As Xi stressed: “To date, China has signed 197 documents on Belt and Road cooperation with 137 countries and 30 international organizations.”

This is what Blue Dot is up against – especially across the Global South. Well, not really. Global South diplomats, informally contacted, are not exactly impressed. They might see Blue Dot as an aspiring competitor to BRI, but one that’s moved by private finance – mostly, in theory, American.

They scoff at the prospect that Blue Dot will include some sort of ratings mechanism that will be positioned to vet and downgrade Belt and Road projects. Washington will spin it as a “certification” process setting “international standards” – implying Belt and Road is sub-standard. Whether Global South nations will pay attention to these new ratings is an open question.

The Japanese example

Blue Dot should also be understood in direct comparison with what just happened at the summit-fest in Thailand centered on the meetings of East Asia, the Association of Southeast Asian Nations and the Regional Comprehensive Economic Partnership (RCEP).

The advent of Blue Dot explains why the US sent only a junior delegation to Thailand, and also, to a great extent, why India missed the RCEP train as it left the pan-Asian station.

Indian Prime Minister Narendra Modi is still between a rock – Washington’s Indo-Pacific strategy – and a hard place – Eurasia integration. They are mutually incompatible.

Blue Dot is a de facto business extension of Indo-Pacific, which congregates the US, Japan, Australia – and India: the Quad members. It’s a mirror image of the – defunct – Obama administration Trans-Pacific Partnership in relation to the – also defunct – “pivot to Asia.”

It’s unclear whether New Delhi will join Blue Dot. It has rejected Belt and Road, but not, finally and irrevocably, RCEP. ASEAN has tried to put on a brave face and insist differences will be smoothed out and all 16 RCEP members will sign a deal in Vietnam in 2020.

Yet the bottom line remains: Washington will continue to manipulate India by all means deemed necessary to torpedo – at least in the South Asian theater – the potential of Belt and Road as well as larger Eurasia integration.

And still, after all these years of non-stop demonization, the best thing Washington could come up with was to steal Belt and Road’s idea and dress it up in private bank financing.

Now compare it, for instance, with the work of the Economic Research Institute for ASEAN and East Asia. They privilege the ASEAN Outlook on the Indo-Pacific, an original Indonesian idea, instead of the American version.

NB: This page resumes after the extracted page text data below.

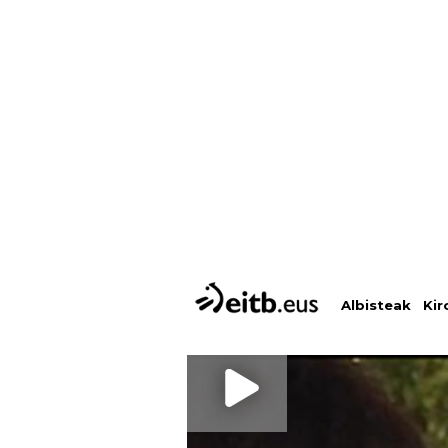
Albisteak
Kir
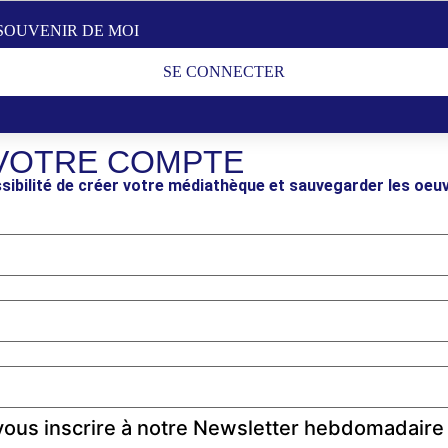
SOUVENIR DE MOI
SE CONNECTER
VOTRE COMPTE
sibilité de créer votre médiathèque et sauvegarder les oeu
ous inscrire à notre Newsletter hebdomadaire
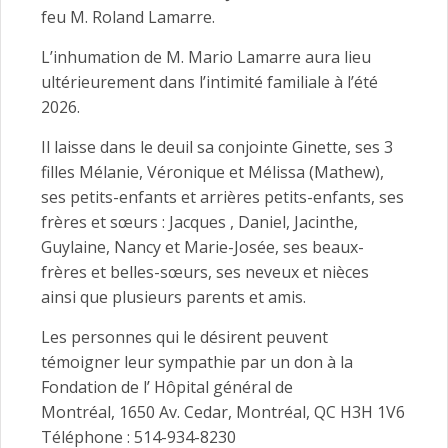
feu M. Roland Lamarre.
L’inhumation de M. Mario Lamarre aura lieu
ultérieurement dans l’intimité familiale à l’été
2026.
Il laisse dans le deuil sa conjointe Ginette, ses 3
filles Mélanie, Véronique et Mélissa (Mathew),
ses petits-enfants et arrières petits-enfants, ses
frères et sœurs : Jacques , Daniel, Jacinthe,
Guylaine, Nancy et Marie-Josée, ses beaux-
frères et belles-sœurs, ses neveux et nièces
ainsi que plusieurs parents et amis.
Les personnes qui le désirent peuvent
témoigner leur sympathie par un don à la
Fondation de l’ Hôpital général de
Montréal, 1650 Av. Cedar, Montréal, QC H3H 1V6
Téléphone : 514-934-8230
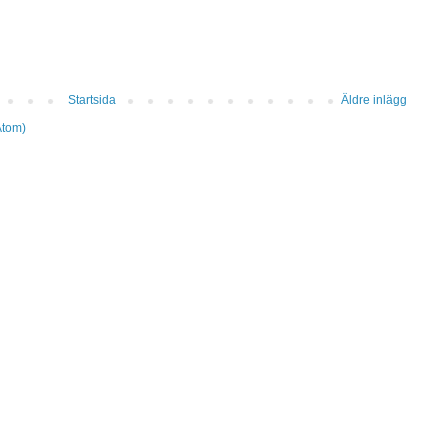
Startsida
Äldre inlägg
Atom)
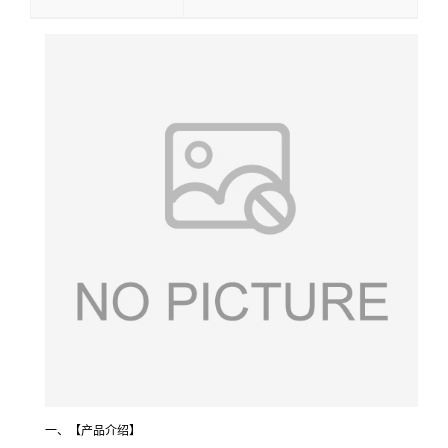
一、【产品介绍】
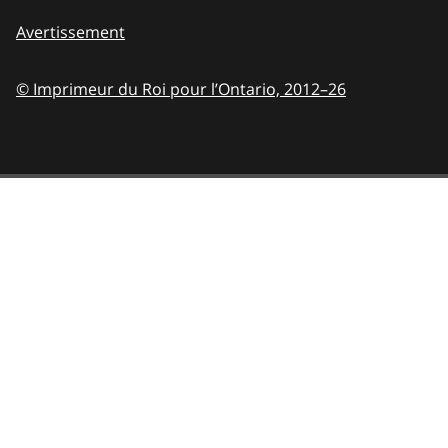
Avertissement
© Imprimeur du Roi pour l’Ontario,
2012–26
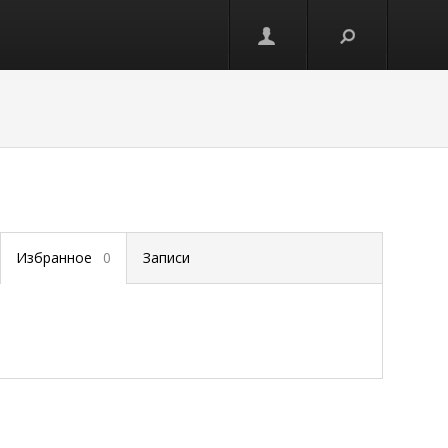
Избранное
0
Записи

The institute’s president, Hidetoshi Nishimura, describes it as “a guideline for dialogue partners” and stresses that “Japan’s own vision of the Indo-Pacific fits very well with that of ASEAN.”

As much as Nishimura notes how “it is well known that Japan has been the key donor and a real partner in the economic development of Southeast Asia throughout the past five decades,” he also extols RCEP as “the symbol of free trade.” Both China and Japan are firmly behind RCEP. And Beijing is also firmly stressing the direct connection between RCEP and Belt and Road projects.

In the end, Blue Dot may be no more than a PR exercise, too little, too late. It won’t stop Belt and Road expansion. It won’t prevent China-Japan investment partnerships. It won’t stop awareness all across the Global South about the weaponization of the US dollar for geopolitical purposes.

And it won’t bury prevailing skepticism about the development project skills of a hyperpower engaged on a mission to steal other nation’s oil reserves as part of an illegal Syrian occupation.